« Cosmic Drama » Philippe Quesne

Au Théâtre de Vidy, Lausanne, du 18 au 22 janvier

Avec Raphael Clamer, Jean-Charles Dumay, Annika Meier, Julian Anatol Schneider, Gala Othero Winter

De la science-fiction au théâtre? Oui, cela existe, nous avions assisté à Requiem pour Rosetta, une histoire d’amour  de Marielle Pinsard, voici aujourd’hui Philippe Quesne et son excellent Cosmic Drama.

Transportés avec ses occupants dans un vaisseau-matrice de forme minérale, nous voici embarqués dans l’immensité spatiale de l’univers. Et c’est réellement bluffant. Les astronautes bougent au ralenti à l’intérieur de la capsule, ils sont vêtus des combinaisons idoines et le vaisseau spatial apparait lentement au centre d’une pluie d’astéroïdes.

Après avoir vécus tempêtes et incendies, les cinq cosmonautes sont heureux de cette première mission: enchanter à nouveau le cosmos.

Et en effet, iels débarquent sur un endroit couvert de météorites, nommément des astéroïdes qui ne volent plus. Grâce à des paroles réconfortantes ou magiques, les pierres s’élèvent à nouveau. Sauf une qui semble malade. La suite sera le récit de leurs efforts pour la soigner.

Cette pièce a ceci d’extraordinaire, outre le fait qu’elle est passionnante et drôle,  qu’elle peut être vue comme un pur divertissement, comme une sorte d’analogie avec notre présent et aussi comme une recommandation à la circonspection face aux blockbusters hollywoodiens.

Photo Martin Argyroglo

Divertissement parce que la pièce est bourrée d’humour et de clins d’oeil: au théâtre antique, au théâtre de Vidy dont elle inaugure la salle 64, aux précédentes pièces de Quesne lui-même. Le jeu des acteur.ices, possédé.es par leurs rôles, est captivant. Le sujet même, une anticipation qui peut paraître dérisoire, prête à sourire.

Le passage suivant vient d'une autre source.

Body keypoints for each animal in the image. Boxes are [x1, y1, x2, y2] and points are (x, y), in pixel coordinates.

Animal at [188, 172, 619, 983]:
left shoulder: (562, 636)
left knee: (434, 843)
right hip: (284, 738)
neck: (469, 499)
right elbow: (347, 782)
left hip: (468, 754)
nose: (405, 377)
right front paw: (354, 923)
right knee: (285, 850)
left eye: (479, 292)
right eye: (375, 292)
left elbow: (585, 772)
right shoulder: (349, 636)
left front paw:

Analogie, je l’espère, parce que la pièce imagine des êtres humains qui prennent soin; qui, malgré les obstacles, s’évertuent à trouver des solutions; qui se réunissent pour soigner la terre (sous sa forme minérale), même s’ils sont comprimés par un filet médical, même s’ils sont physiquement et douloureusement touchés. La communauté bienveillante est un thème cher au metteur en scène.

Photo Martin Argyroglo, Cosmic Drama

Recommandation parce que la pièce prend la forme d’un film du genre héroïc fantasy futuriste. La musique, dramatique, romantique, mélancolique ou entraînante, est celle qui, au cinéma, influe sur nos émotions. Dans Cosmic Drama, on réutilise les codes auxquels le cinéma nous a habitué. Dès le début, le générique est projeté sur un voile/écran, ainsi que l’espace interstellaire avec ses astéroïdes fonçant sur le public. Mais les effets spéciaux utilisés sur scène sont immédiatement dévoilés par les acteurices (câbles faisant flotter les pierres, soleil projecteur, son surround, etc). En dévoilant les trucages de la pièce, n’y a-t-il pas là une suggestion au public? Du style « attention aux pièges de la grande diffusion » laquelle nous propose un monde que l’on peut dompter à coups de 3D?

De plus, cette superproduction théâtrale est une fantastique occasion de prendre ou reprendre contact avec le monde du théâtre.